One of my least favorite phrases is “with all that I’m/you’re going through.”  Oh this one really makes me want to SCREAM!  Why say you? A lot of people are going through a lot, you say?  It’s really simple.  I don’t believe that theory.  I believe that most people are simply living life and contrary to what some of us have been conditioned to think life is not meant to be easy or a piece of cake.  Life is meant to be challenging in order for us to learn the lessons necessary to assist us in fulfilling our purpose.  So for me, at most times,  people are not going through anything ; they are simply living.  This does not mean that I am not sensitive to their challenges.  I simply don’t view them through the same lens.

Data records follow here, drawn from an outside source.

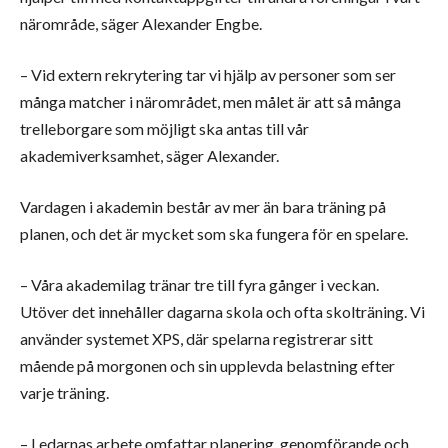
närområde, säger Alexander Engbe.
– Vid extern rekrytering tar vi hjälp av personer som ser
många matcher i närområdet, men målet är att så många
trelleborgare som möjligt ska antas till vår
akademiverksamhet, säger Alexander.
Vardagen i akademin består av mer än bara träning på
planen, och det är mycket som ska fungera för en spelare.
– Våra akademilag tränar tre till fyra gånger i veckan.
Utöver det innehåller dagarna skola och ofta skolträning. Vi
använder systemet XPS, där spelarna registrerar sitt
mående på morgonen och sin upplevda belastning efter
varje träning.
– Ledarnas arbete omfattar planering, genomförande och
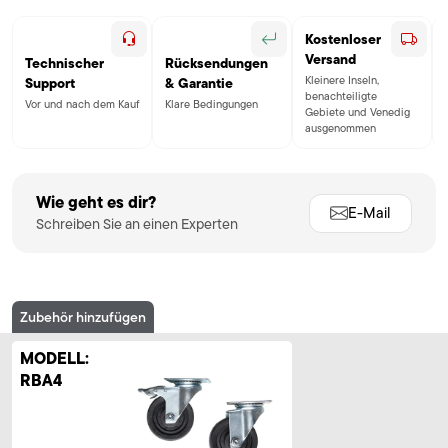
Kostenloser
Versand
Technischer
Rücksendungen
Kleinere Inseln,
Support
& Garantie
benachteiligte
Vor und nach dem Kauf
Klare Bedingungen
Gebiete und Venedig
ausgenommen
Wie geht es dir?
E-Mail
Schreiben Sie an einen Experten
Zubehör hinzufügen
MODELL:
RBA4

Are there people,  in my opinion, who are “going through” something?  ABSOLUTELY!  For those in the midwest who lost their homes, all of their belongings, and in some cases family members due to the devastating tornado that hit- they are going through something.  For those who have life threatening illnesses and have to live with a death sentence daily, they are going through something.  For my twitter friend, AIDS activist Rae Lewis-Thornton, who daily lives with pain, getting IV treatments to fight a separate infection, and the stress of trying to pay her expenses while being unable to work a traditional job – yeah she is going through something.  Interestingly enough, however,  most of these people don’t look at their life that way.  My cousin-in-law who endured multiple bouts of breast cancer opted not to allow her doctor to tell her how much time she had left.  Why? Because she wanted to live her LIFE and not her DEATH.  Rae, who sometimes is so ill she can not get out of bed, continues to tweet positive messages to others while making custom bracelets (even from bed)  to support herself and her cause.  Telling yourself that you are “going through” some hard times is sometimes merely accepting  a victim mentality.

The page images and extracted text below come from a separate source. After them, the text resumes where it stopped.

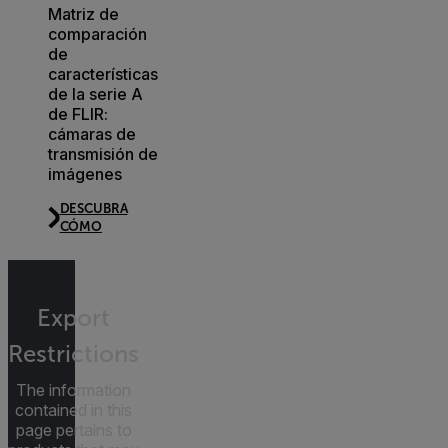
Matriz de
comparación
de
características
de la serie A
de FLIR:
cámaras de
transmisión de
imágenes
DESCUBRA
CÓMO
Export
Restrictions
The information
contained in this
page pertains to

I think it most interesting that those who legitimately are “going through” something are the very last people you will hear use this phrase.  As I watched with tears the victims of the tornado in interviews, I heard them say how grateful they are to be alive.  They expressed how happy they were to find treasured items within the ruins, how they had a purpose to rebuild their homes.   As I tweet with Rae, I admire her go get  ’em spirit that forces her to continue on in spite of with very little complaint relying upon her extended network to sometimes bolster and get her through the day.  My cousin in law chose to have a baby who was only 2 and a half years old at the time of her death.  She did this as her parting gift to her mom and husband against doctors orders.

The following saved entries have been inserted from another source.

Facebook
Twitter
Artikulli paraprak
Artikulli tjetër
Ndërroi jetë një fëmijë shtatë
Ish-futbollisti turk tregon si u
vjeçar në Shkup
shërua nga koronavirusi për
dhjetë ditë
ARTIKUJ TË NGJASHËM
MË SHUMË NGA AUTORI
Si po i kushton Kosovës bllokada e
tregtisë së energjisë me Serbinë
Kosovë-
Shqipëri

I am currently in the midst of one of life’s challenges.  But interestingly I’m not too worried.  I’ve been at a crossroad before- been in a place where I wasn’t sure which  road to take or where it led.  I felt like I had no one, but the universe stepped in to show me I had all I needed. In this case it was one great friend who at the time wore many hats.  I also had  a few sideline cheerleaders and  family who stepped in from the shadows at just the right time to guide me back home.  That experience prepared me for this one.  I know that I am doing wonderfully.  I am in the best physical shape of my life, I am in wonderful mental health, and I have an ever-increasing support base of people who truly love me.  So I ask, when armed with all of this how could I possibly be “going through” anything?  I awaken each day looking forward to a day that will be better than the one before which will lead to a lifetime of great days.  You see I’m going to let you in on a little secret, the more you see things to complain about, the more you see “wrong” with your life, the more the universe will give you.  After all, that’s what you want right?  Hmmm?? That’s all you talk about, so that’s what you are speaking into existence.  Every day will not be perfect, but see the perfect in every day.

So, even if you are aware of my current challenges I welcome you asking how I am weathering them, but please don’t preface your comments with “…with all that you are going through.”  The only thing I’m going through my friend are happy, love-filled days enjoying the blessings and joy that come from a growing inner peace.